## [Assigned task]
Which lines of the material hold the word "über"? Copy each one.

##########

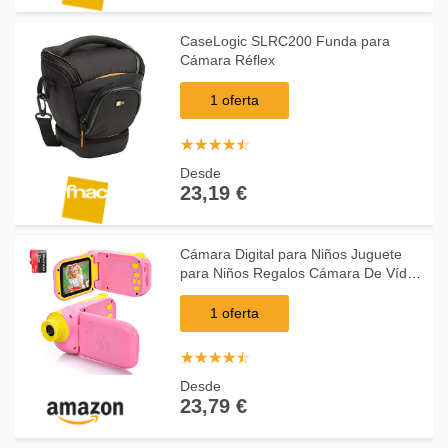
CaseLogic SLRC200 Funda para
Cámara Réflex
1 oferta
☆
★
☆
★
☆
★
☆
★
☆
★
Desde
23,19 €
Cámara Digital para Niños Juguete
para Niños Regalos Cámara De Vídeo
A Prueba De Choques Pantalla HD de
2.4 Pulgadas 1080P Regalos Tarjeta
1 oferta
TF de 32GB
☆
★
☆
★
☆
★
☆
★
☆
★
Desde
23,79 €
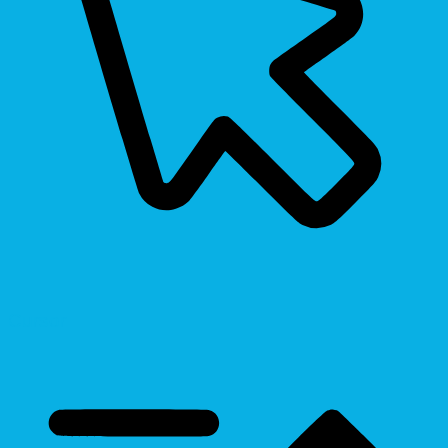
Cursor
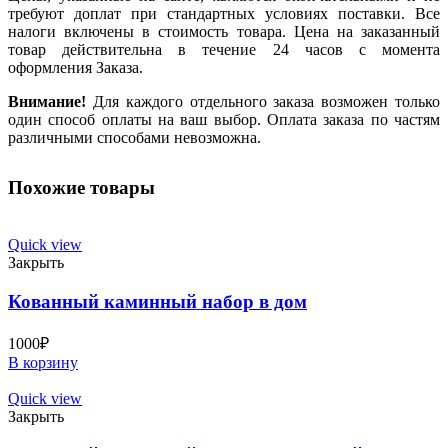
требуют доплат при стандартных условиях поставки. Все
налоги включены в стоимость товара. Цена на заказанный
товар действительна в течение 24 часов с момента
оформления Заказа.
Внимание!
Для каждого отдельного заказа возможен только
один способ оплаты на ваш выбор. Оплата заказа по частям
различными способами невозможна.
Похожие товары
Quick view
Закрыть
Кованный каминный набор в дом
1000
₽
В корзину
Quick view
Закрыть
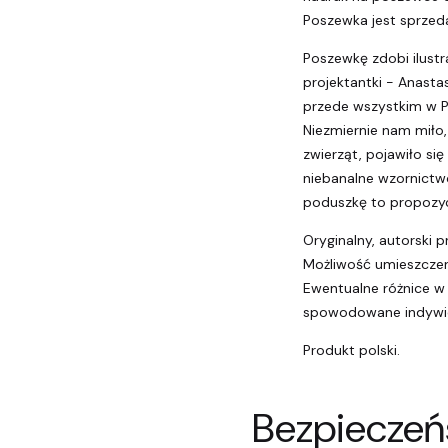
Poszewka jest sprze
Poszewkę zdobi ilustr
projektantki - Anasta
przede wszystkim w Pu
Niezmiernie nam miło,
zwierząt, pojawiło się
niebanalne wzornictw
poduszkę to propozycj
Oryginalny, autorski pr
Możliwość umieszcze
Ewentualne różnice w
spowodowane indywid
Produkt polski.
Bezpieczeń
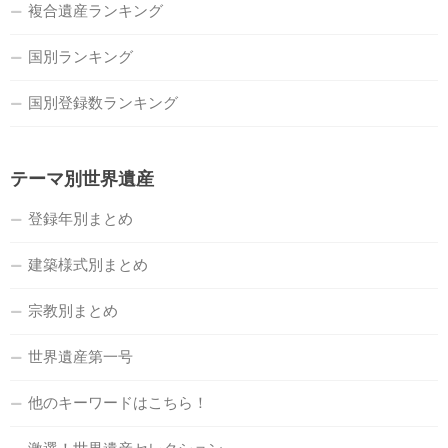
複合遺産ランキング
国別ランキング
国別登録数ランキング
テーマ別世界遺産
登録年別まとめ
建築様式別まとめ
宗教別まとめ
世界遺産第一号
他のキーワードはこちら！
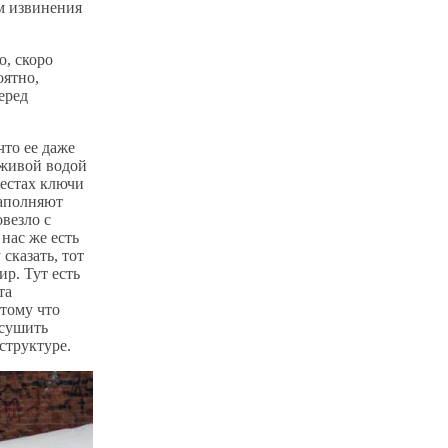
м извинения
, скоро
оятно,
еред
что ее даже
 живой водой
местах ключи
заполняют
везло с
нас же есть
 сказать, тот
р. Тут есть
та
отому что
осушить
структуре.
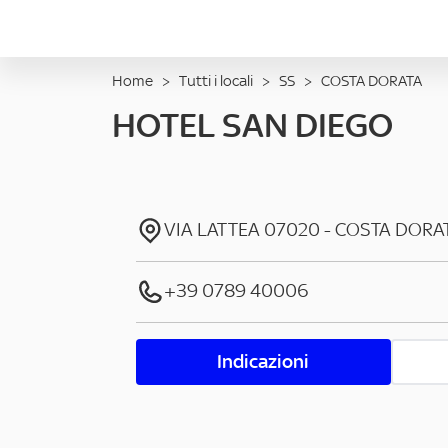
Home
>
Tutti i locali
>
SS
>
COSTA DORATA
HOTEL SAN DIEGO
VIA LATTEA
07020
-
COSTA DORA
+39 0789 40006
Indicazioni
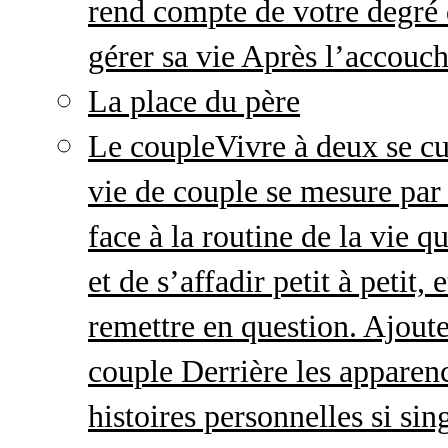
rend compte de votre degré 
gérer sa vie Après l’accou
La place du père
Le couple
Vivre à deux se cu
vie de couple se mesure par 
face à la routine de la vie 
et de s’affadir petit à petit
remettre en question. Ajout
couple Derrière les apparenc
histoires personnelles si sin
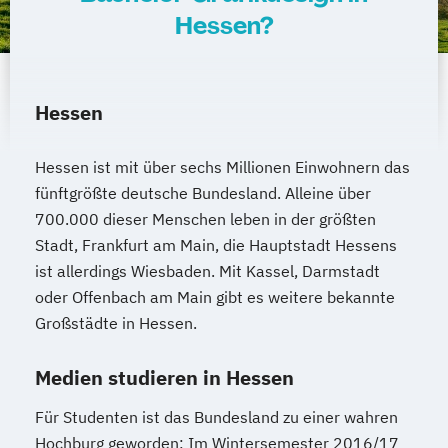
Hessen?
Hessen
Hessen ist mit über sechs Millionen Einwohnern das
fünftgrößte deutsche Bundesland. Alleine über
700.000 dieser Menschen leben in der größten
Stadt, Frankfurt am Main, die Hauptstadt Hessens
ist allerdings Wiesbaden. Mit Kassel, Darmstadt
oder Offenbach am Main gibt es weitere bekannte
Großstädte in Hessen.
Medien studieren in Hessen
Für Studenten ist das Bundesland zu einer wahren
Hochburg geworden: Im Wintersemester 2016/17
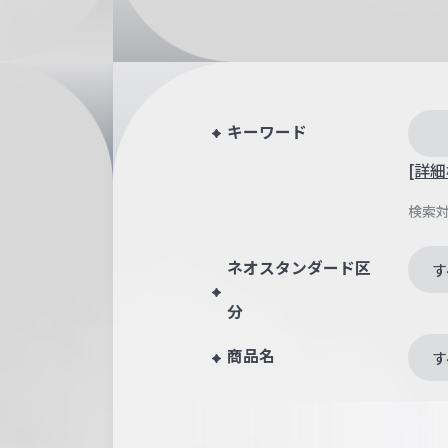
キーワード
[詳細
検索
ネオスタンダード区
す
分
商品名
す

##########

## [Task solution]
Hessen ist mit über sechs Millionen Einwohnern das
fünftgrößte deutsche Bundesland. Alleine über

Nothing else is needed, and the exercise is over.